Table 2 List of PEDAL-2 study objectives, associated outcomes, data collection tools, time point measurements and analysis plan

Qualitative analysis

Recordings of interviews will be transcribed verbatim. An abductive approach to data analysis will be taken given the interaction between the data and the study objectives [51], this involves incorporating both deductive and inductive reasoning when analysing the data. Specifically, using the interview guide as a framework, deductive content-based analysis will be conducted to organize initial coding categories based on the study objectives, that is to determine the acceptability of the intervention and study procedures to participants and instructors as well as identify participants barriers and facilitators to e-cycling. Thematic analysis will then be carried out to inductively explore recurring patterns within subcategories. Content will be further delineated into sub themes with similar content. Each transcript will be analysed independently by two researchers. Once complete, the two researchers will compare and discuss coding and categorization. Any disagreements will be discussed and resolved through consensus.

The following progression criteria will be used to guide the decision as to whether to proceed to a definitive trial:

  1. 1.

    At least 20% of potentially eligible individuals express an interest in being part of the study.

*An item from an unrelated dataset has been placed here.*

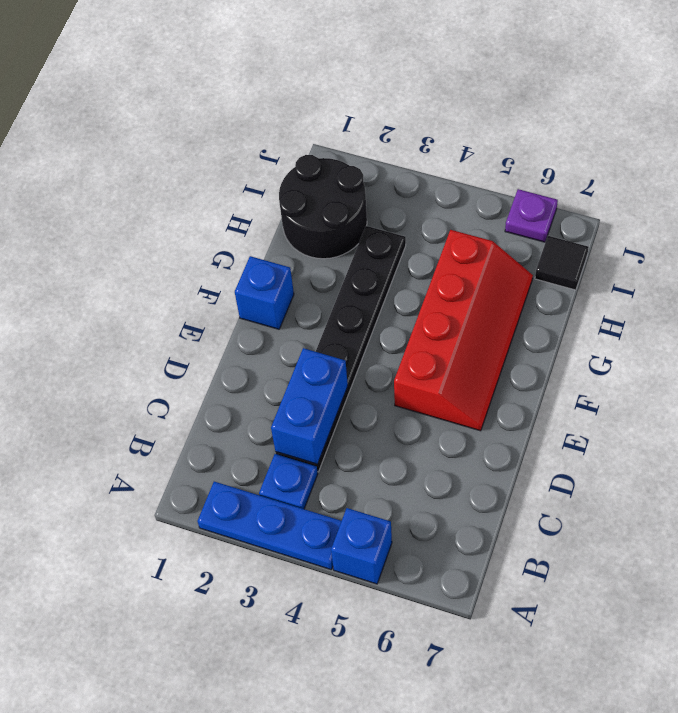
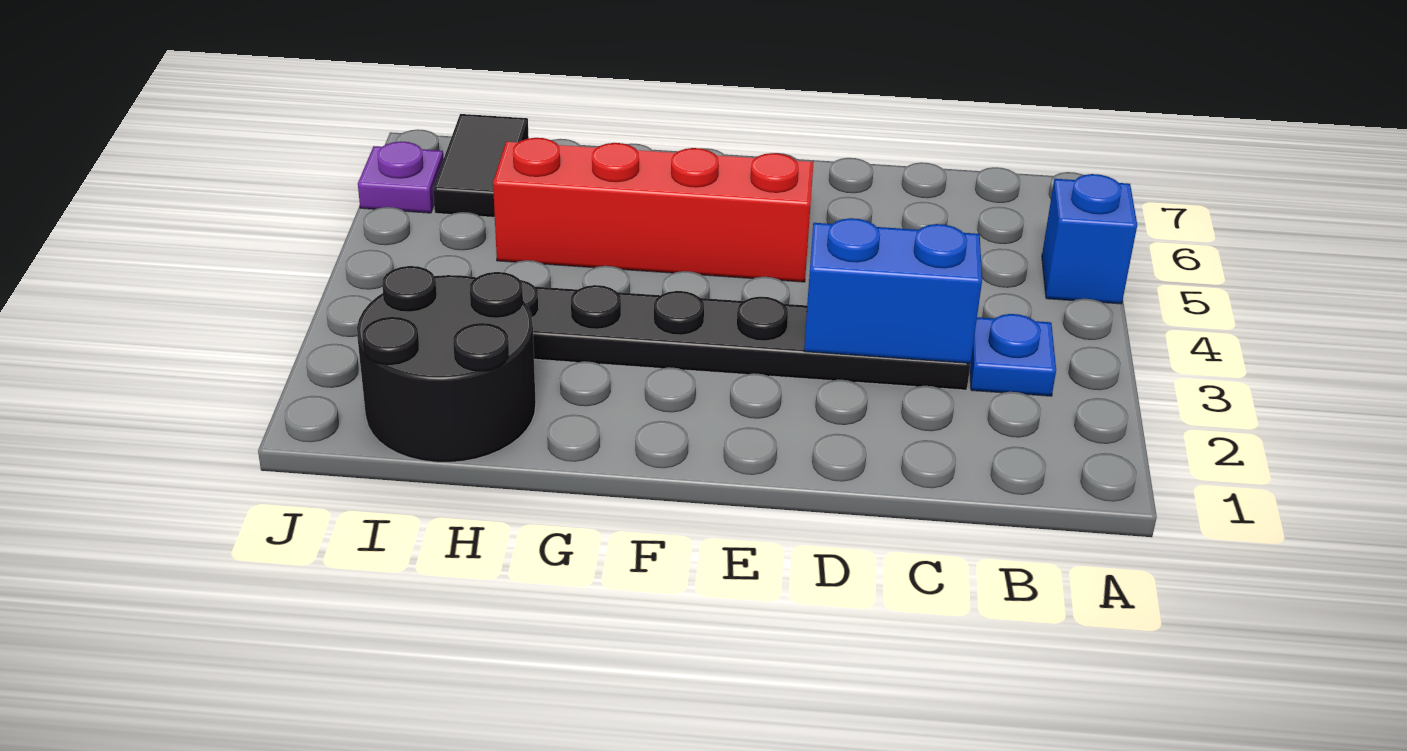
blue 1x3 plate [198,482,341,569] -> none
blue 1x1 brick [235,256,294,329] -> none
black 1x1 tile [535,236,589,290] -> black 1x2 tile [433,114,529,217]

This criterion is based on previous feasibility work conducted in a similar population [29]. The proportion of individuals that express an interest in the study from each recruitment strategy will be calculated in order to identify the most effective recruitment method and to determine, where appropriate, the number of GP practices, Diabetes Education sessions or Diabetes Support groups that need to be approached to successfully recruit for a future trial. The three methods of recruitment will be compared.

  2. 2.

    At least 80% of eligible individuals (identified through telephone screening and GP study clearance) are successfully randomized

  3. 3.

    Attrition of the pilot trial is low, with a study retention rate of ≥ 80%. This criterion is based on findings from a previous feasibility study conducted in a similar population [29].

  4. 4.

    At least 70% of participants in the intervention group attend at least 60% of the intervention sessions. This criterion is based on previous physical activity interventions conducted in individuals with type 2 diabetes [52].

  5. 5.

    Process evaluation findings suggest that > 80% of participants report the study methodology to be comprehensible and acceptable.

Discussion

Physical activity is a key component of managing T2DM. However, this population is less physically active than individuals without diabetes. E-cycling has been found to be an acceptable activity in individuals with T2DM; however, more research is needed to examine the feasibility of conducting a randomized controlled trial and to determine if e-cycling demonstrates a potential to positively impact both health and behavioural outcomes. This paper describes the protocol of PEDAL-2, a pilot randomized waitlist-controlled trial designed to evaluate the feasibility of conducting an e-cycling intervention in individuals with T2DM. The e-cycling intervention has been developed using previous literature and semi-structured interviews with the target population. It is important to acknowledge potential limitations in the proposed methodology. Specifically, the lack of blinding may create challenges with study retention particularly in the control group, potentially creating bias. This is common to many exercise studies and we have addressed this by offering all control participants the e-bike intervention at the end of the trial period. In addition, this single-centre pilot trial limits the ability to generalize to other cities across the UK or rural areas in which the feasibility and associated outcomes could be different.

Despite these limitations, the data collected in this trial could be used to inform the development of future e-cycling interventions and identify appropriate outcome measures for examination in a definitive trial if deemed appropriate.